Ciccone Youth. Sonic Youth. Sonic Ciccone. What is it like to listen to the Whitey Album more than thirty years after its release? At the time it was a blast! How? Sonic Youth!? The sonic ensigns, bearers of the avant-garde New York rock scene payed homage to Madonna, the lady of pop par excellence?! You can get hurt! Especially if buying that record in 1988 required some extra effort than the more accessible “Daydream Nation” that came shortly after. I’m afraid it wasn’t understood very much, it was eclipsed by “Daydream Nation”, by the signature with Geffen Records, by grunge that became a worldwide phenomenon. I don’t think it was the object of a whim, of a sophisticated dada flash. Sonic Youth wanted to bring rock back to the light, they wanted to renew it by creating a sophisticated aesthetics shared between outsiders such as free jazz, contemporary composition, No Wave and adolescent rock’n’roll.
All rejecting any simplistic hypothesis that saw them as something other than a contemporary rock formation, aligning themselves both with the American hardcore’s thriving movement and with the artistic scene of the downtown New Yorker, thanks to their roots firmly planted in the No Wave, the guitar ensembles of Glenn Branca and Rhys Chatham and the Gordon’s experience as an Artforum’s collaborator. Thanks also to the presence of Wharton Tiers, the real deus ex machina behind this record and hundreds of others from that period.
At the beginning it was supposed to be their homage to the Beatles. The complete remake of the Beatles’ White Album, released in 1968, a record very different from the previous psychedelia, a double LP imbued with raw, subtle, sad and eccentric creativity at the same time. A very interesting material for Sonic Youth. In January 1988 the sonic four entered Wharton Tiers’s studio creating an intricate tangle of noise, primitive plays with the beatbox, glimpses of spoken words, naive raps, and karaoke covers such as “Addicted to Love” performed by Kim Gordon.

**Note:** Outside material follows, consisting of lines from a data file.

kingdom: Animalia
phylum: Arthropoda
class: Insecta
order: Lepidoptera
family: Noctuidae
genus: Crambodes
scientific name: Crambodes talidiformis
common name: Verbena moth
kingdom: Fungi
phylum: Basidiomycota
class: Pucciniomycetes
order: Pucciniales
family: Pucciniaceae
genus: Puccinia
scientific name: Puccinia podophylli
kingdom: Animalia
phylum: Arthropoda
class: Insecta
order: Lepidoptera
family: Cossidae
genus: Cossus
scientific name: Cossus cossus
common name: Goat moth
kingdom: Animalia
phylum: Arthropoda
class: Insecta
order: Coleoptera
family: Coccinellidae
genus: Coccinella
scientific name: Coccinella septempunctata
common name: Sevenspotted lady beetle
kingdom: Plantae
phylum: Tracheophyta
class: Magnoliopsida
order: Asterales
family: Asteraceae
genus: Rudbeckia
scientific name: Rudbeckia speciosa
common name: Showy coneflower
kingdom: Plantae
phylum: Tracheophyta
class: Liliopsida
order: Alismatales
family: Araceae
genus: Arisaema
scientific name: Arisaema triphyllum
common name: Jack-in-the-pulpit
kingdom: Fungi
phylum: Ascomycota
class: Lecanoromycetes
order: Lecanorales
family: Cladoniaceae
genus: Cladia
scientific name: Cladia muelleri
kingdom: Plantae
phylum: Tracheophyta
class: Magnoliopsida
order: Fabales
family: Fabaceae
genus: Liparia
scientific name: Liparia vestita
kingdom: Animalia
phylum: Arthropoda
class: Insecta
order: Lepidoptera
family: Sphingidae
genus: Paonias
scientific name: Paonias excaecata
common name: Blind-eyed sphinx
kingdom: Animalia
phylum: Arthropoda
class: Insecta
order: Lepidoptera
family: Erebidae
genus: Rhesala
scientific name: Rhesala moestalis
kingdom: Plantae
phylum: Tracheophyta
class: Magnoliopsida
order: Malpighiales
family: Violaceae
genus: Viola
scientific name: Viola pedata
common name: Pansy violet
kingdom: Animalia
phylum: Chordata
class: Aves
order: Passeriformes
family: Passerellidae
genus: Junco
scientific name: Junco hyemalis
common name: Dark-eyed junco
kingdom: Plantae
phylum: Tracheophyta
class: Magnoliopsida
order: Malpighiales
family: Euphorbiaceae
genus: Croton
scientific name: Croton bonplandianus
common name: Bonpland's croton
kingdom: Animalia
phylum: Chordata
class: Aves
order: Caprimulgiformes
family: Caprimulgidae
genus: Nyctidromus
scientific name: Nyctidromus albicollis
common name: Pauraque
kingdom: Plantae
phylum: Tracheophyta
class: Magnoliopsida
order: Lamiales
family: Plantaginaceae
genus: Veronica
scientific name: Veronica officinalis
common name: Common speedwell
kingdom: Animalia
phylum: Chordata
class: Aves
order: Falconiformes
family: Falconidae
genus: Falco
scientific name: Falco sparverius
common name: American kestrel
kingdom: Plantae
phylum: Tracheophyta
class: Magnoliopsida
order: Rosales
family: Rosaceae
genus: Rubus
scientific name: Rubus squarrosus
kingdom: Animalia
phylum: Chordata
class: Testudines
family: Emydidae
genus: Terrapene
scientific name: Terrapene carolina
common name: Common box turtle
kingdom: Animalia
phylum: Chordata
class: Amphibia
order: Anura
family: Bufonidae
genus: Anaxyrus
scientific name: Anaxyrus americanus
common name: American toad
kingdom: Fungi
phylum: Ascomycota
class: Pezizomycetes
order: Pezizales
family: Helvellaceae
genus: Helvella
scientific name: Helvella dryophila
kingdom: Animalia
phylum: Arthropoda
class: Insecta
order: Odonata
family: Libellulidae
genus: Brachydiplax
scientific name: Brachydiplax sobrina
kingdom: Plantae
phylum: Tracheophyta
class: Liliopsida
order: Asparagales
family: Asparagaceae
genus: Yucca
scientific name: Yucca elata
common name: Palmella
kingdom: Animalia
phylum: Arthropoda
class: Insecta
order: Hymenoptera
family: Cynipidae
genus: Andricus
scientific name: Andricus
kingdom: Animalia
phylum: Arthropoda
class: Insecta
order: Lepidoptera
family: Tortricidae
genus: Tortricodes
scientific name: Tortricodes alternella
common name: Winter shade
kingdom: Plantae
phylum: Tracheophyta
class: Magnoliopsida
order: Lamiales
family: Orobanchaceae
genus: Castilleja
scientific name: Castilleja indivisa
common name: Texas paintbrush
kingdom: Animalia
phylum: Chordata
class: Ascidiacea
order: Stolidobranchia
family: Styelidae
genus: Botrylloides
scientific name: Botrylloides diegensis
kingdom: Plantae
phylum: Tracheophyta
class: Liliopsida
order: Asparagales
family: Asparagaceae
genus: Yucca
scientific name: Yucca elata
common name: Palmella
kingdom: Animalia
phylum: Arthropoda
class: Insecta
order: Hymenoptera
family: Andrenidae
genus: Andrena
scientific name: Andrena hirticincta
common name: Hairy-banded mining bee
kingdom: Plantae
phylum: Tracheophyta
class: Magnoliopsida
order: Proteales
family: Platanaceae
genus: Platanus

An irresistibly intelligent proposal that nevertheless threw a bit of turmoil among fans fond of their more “classic” structures.
Listening to it today, one almost wonders if there was Brian Eno’s hand behind it. The Whitey Album sounds almost like a product of its Oblique Strategies and maintains its sense of humor. The misappropriation of Madonna’s “Into the Groove” approached the Dadaist desecrations carried out by groups like Negativland and referred to the deconstructions of “My Life In a Bush of Ghost” by the award-winning company Eno-Byrne. Moore sang on Madonna’s original record, filtered through an overloaded microphone while a very dirty fuzz guitar increases the dose on the changes. It is difficult to understand if this quotationist embrace is ironic pastiche or affectionate tribute. The Whitey Album anticipates by at least two decades the exaltation of pop/trash culture in all its manifestations, consecrating as a Andy Warhol game a fantastic, vulgar karaoke job, like a mustache drawn in a ballpoint pen on a cheap poster.
How brilliant is the imprint of a gigantic sneaker on the inside of the album case. “The Whitey Album” exudes experimental love for hip-hop, with a skeletal drum machine used on purpose with simple patterns of deaf beats, on which guitarists stratify waves of interference. “The Whitey Album” is a work so conceptually unbalanced as to put, from an exquisitely creative point of view, Daydream Nation in the background. It is like listening to the 80s being dismembered and centrifuged together with a semiotically phenomenal speed. Listening to it after more than thirty years helps us to understand how far the intuitions of that group were, whose insatiable enthusiasm for the contemporary manifestations of the sounds of our complex society led to enjoy a symbiotic relationship with the music to the borders.